Sandia received its name, and was severed from Los Alamos, in 1948, a year before American Telephone & Telegraph Co. assumed management duties at the lab at the behest of President Truman. The president personally lobbied for the telephone giant to operate the lab in a letter sent in May 1949 to AT&T President Leroy A. Wilson.
During the ensuing decades of the Cold War, Sandia played a prominent role both in developing the nation's nuclear weapons and in protecting the country from the nuclear arsenals of the Soviet Union.
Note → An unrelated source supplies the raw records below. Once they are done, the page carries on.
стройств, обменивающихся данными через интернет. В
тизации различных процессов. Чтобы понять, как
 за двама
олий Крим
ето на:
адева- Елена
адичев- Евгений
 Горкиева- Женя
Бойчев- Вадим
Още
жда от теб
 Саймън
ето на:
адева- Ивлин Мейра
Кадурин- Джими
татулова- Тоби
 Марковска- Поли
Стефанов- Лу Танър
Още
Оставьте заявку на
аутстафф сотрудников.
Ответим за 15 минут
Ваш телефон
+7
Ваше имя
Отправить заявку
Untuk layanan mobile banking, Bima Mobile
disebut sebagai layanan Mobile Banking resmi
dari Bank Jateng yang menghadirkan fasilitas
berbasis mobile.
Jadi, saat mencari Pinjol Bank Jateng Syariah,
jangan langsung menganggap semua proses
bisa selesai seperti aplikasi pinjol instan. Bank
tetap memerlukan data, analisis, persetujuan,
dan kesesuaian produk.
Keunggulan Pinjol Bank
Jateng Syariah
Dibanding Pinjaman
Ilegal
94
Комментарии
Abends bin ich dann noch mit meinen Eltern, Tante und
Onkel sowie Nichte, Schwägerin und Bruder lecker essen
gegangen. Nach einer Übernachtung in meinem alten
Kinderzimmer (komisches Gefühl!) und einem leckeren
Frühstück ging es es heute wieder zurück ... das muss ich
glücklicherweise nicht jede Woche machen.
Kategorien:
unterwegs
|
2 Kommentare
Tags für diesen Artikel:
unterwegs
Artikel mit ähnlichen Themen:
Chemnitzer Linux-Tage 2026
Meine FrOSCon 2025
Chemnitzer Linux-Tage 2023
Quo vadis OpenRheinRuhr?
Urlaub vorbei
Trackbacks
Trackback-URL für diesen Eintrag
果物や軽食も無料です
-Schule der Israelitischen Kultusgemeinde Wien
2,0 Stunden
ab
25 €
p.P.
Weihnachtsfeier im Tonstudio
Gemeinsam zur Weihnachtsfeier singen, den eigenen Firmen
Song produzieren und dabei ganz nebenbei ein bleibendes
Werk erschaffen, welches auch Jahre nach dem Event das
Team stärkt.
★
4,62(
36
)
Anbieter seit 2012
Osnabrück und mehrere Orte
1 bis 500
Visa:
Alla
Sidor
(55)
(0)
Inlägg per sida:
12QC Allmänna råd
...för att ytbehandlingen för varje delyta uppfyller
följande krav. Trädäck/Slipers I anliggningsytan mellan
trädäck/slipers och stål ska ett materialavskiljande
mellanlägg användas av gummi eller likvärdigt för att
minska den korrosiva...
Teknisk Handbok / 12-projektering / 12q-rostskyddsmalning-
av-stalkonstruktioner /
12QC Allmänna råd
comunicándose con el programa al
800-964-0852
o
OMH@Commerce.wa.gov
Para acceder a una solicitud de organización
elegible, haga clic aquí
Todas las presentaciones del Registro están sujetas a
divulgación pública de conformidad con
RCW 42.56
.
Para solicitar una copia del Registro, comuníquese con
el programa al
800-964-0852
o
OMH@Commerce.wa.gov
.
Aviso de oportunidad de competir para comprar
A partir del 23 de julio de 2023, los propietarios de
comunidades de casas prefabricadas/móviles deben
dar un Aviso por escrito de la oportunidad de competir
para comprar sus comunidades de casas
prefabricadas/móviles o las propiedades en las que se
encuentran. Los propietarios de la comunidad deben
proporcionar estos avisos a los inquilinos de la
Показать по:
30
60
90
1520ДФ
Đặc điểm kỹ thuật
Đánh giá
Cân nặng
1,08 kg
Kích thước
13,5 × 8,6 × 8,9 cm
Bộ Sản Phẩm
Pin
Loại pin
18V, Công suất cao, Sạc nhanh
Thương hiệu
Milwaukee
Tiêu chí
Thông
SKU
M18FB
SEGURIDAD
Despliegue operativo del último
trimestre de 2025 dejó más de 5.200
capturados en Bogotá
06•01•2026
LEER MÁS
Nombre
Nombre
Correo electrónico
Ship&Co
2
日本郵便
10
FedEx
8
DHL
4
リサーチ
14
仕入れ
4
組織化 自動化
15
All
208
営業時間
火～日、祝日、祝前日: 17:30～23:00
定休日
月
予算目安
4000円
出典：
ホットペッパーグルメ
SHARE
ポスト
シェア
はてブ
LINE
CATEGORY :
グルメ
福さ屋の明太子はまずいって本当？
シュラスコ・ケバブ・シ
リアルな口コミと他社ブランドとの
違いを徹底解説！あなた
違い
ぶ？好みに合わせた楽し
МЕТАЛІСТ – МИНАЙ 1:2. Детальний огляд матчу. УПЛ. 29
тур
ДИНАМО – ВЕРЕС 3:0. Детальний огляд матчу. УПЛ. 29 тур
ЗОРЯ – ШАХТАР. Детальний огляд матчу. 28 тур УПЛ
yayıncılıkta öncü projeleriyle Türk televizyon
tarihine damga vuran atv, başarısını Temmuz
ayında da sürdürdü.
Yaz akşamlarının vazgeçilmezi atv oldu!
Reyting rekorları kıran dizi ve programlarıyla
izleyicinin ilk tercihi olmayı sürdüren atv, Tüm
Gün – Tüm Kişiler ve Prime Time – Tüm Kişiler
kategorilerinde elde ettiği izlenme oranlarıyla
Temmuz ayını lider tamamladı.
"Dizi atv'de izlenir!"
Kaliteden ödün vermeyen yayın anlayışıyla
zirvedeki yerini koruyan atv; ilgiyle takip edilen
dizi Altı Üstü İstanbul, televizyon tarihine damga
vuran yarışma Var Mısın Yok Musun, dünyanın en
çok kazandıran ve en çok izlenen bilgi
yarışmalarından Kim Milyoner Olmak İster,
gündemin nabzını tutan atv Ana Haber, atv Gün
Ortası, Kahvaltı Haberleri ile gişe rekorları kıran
Among the lab's achievements were a rocket for high-altitude nuclear tests; computer systems for satellites designed to detect nuclear explosions; the Poseidon missile used by U.S. submarines; and the highly secret, reinforced trucks used to transport atomic weapons.
Many of the lab's creations now are used widely in the open market. Sandia pioneered the use of a sterile ``clean room'' to manufacture electronics, an invention that has spread to the world of medicine. The lab also developed a new diamond-drill bit for mining oil and gas, and has conducted extensive research into possible new sources of electricity, such as solar power.
Sandia was designated a national laboratory in 1979. Today, it employs more than 7,600 people, including more than 6,700 at its main facility in Albuquerque and 900 at a satellite lab in Livermore. The lab is operated by Lockheed Martin, which took over the contract from AT&T in 1993.